Poutine a expérimenté cette méthode dès le début de son règne. Après avoir écrasé la rébellion tchétchène, il va miser sur deux renégats tchétchènes, les Kadyrov père et fils, et il va faire des Tchétchènes des janissaires qui lui sont personnellement dévoués. Ces Tchétchènes ont été déployés dans les territoires occupés en Ukraine afin d’y faire régner la terreur. La même approche a incité Poutine à décimer la population masculine des territoires occupés en Ukraine en l’envoyant se battre dans « les assauts de boucherie » contre ses anciens compatriotes, avec l’acharnement de traîtres passés dans le camp ennemi. N’oublions pas non plus les Nord-Coréens, asservis du temps de Staline et importés aujourd’hui en Russie pour écraser l’Ukraine. Le projet de Poutine est d’installer un satrape à Kyïv et d’enrôler les Ukrainiens survivants et rééduqués dans les guerres futures contre l’Europe. Les prisonniers de guerre ukrainiens racontent que les Russes leur proposent de changer de camp et de rejoindre les forces russes pour ensuite « occuper ensemble l’Europe ».

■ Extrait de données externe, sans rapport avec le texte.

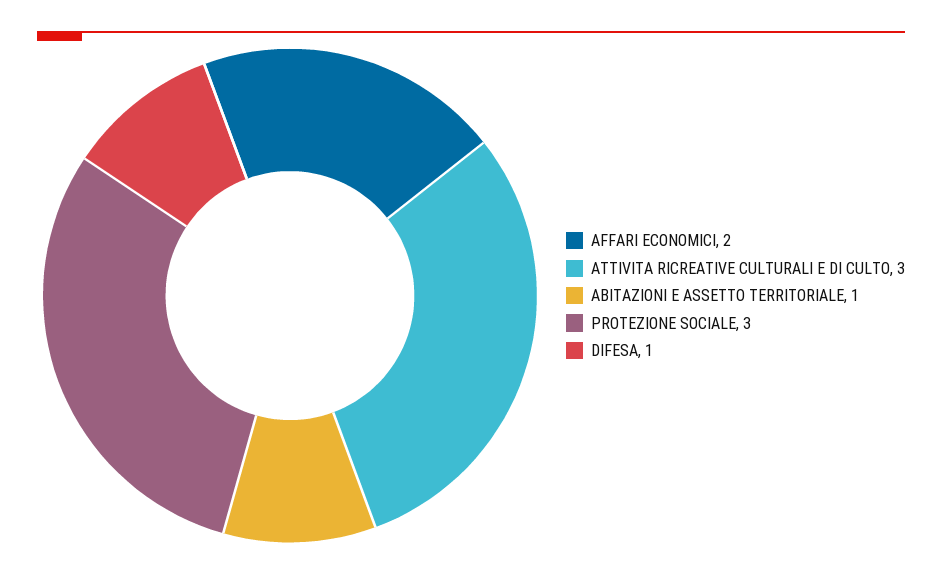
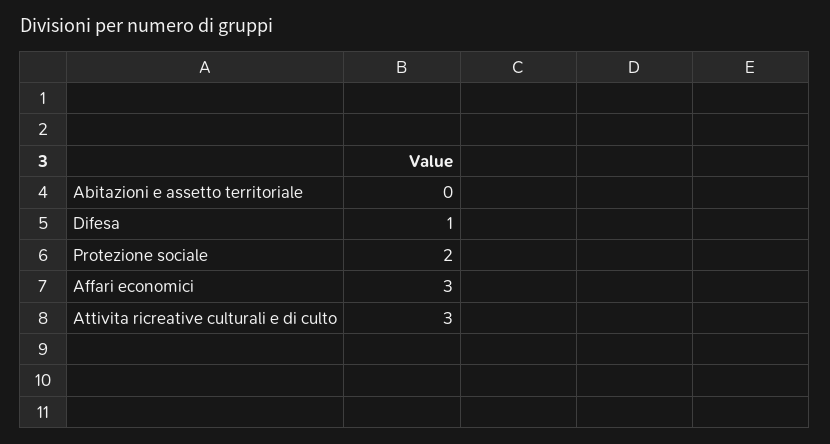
AFFARI ECONOMICI: 2 -> 3
ABITAZIONI E ASSETTO TERRITORIALE: 1 -> 0
PROTEZIONE SOCIALE: 3 -> 2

La même stratégie consistant à miser sur les traîtres après des démonstrations de puissance militaire ou des opérations de sabotage inspirant la terreur, à créer dans chaque pays européen des partis pro-russes fanatiquement dévoués à Moscou est aujourd’hui l’axe principal de la politique de Poutine et ce qui lui permet d’espérer un prompt redressement de la puissance russe après sa victoire présumée en Ukraine. Les transfuges de l’Europe, convertis au culte du « monde russe », seront cooptés à la fois pour restaurer l’économie russe, moderniser le complexe militaro-industriel, et pour installer en Europe des régimes soumis au Kremlin. Dans l’esprit du président russe, le processus d’asservissement en chaîne de l’Europe, auquel il travaille patiemment depuis des années, n’en est qu’à ses débuts. Il a peut-être ses raisons de ruisseler d’optimisme. Qui sait si le wishful thinking n’est pas du côté occidental.

Françoise Thom

Notes

[01] Article publié dans Desk Russie reproduit ici avec l’autorisation de son auteur et de Desk Russie.

[02] Doukas, Histoire turco-byzantine, XXIII, 9.

[03] L’histoire de la décadence de l’empire grec, par Chalkondyle, Paris 1577, p. 40.

[04] M. P. Gilmore, Le monde de l’humanisme, Payot 1955, p. 25-26.